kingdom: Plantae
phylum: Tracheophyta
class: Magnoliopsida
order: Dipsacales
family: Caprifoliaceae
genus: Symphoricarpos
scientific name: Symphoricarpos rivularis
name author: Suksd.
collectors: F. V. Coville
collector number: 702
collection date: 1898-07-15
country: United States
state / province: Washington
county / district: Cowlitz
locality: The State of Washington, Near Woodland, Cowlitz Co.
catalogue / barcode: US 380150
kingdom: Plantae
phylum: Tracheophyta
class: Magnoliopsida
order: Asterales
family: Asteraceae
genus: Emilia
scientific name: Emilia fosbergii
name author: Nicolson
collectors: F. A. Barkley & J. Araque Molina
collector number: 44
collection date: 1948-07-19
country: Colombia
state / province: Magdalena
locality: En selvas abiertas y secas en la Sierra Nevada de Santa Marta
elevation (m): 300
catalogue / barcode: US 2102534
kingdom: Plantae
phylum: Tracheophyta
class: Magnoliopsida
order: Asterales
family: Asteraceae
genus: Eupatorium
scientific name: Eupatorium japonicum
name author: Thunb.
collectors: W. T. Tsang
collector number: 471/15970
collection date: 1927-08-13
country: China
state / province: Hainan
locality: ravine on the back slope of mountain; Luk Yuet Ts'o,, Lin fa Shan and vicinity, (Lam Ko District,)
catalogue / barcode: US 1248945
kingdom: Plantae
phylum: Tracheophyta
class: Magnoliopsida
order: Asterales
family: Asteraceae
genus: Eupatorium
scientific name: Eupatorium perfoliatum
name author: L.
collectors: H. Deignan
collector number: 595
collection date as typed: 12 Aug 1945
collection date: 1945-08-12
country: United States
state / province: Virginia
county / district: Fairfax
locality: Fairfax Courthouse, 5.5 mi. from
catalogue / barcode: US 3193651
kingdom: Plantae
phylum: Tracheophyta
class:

## Brief
Copy the lines word for word, starting at the line that contains "collector number: 595" and ending at the very last line.

## The completed task
collector number: 595
collection date as typed: 12 Aug 1945
collection date: 1945-08-12
country: United States
state / province: Virginia
county / district: Fairfax
locality: Fairfax Courthouse, 5.5 mi. from
catalogue / barcode: US 3193651
kingdom: Plantae
phylum: Tracheophyta
class:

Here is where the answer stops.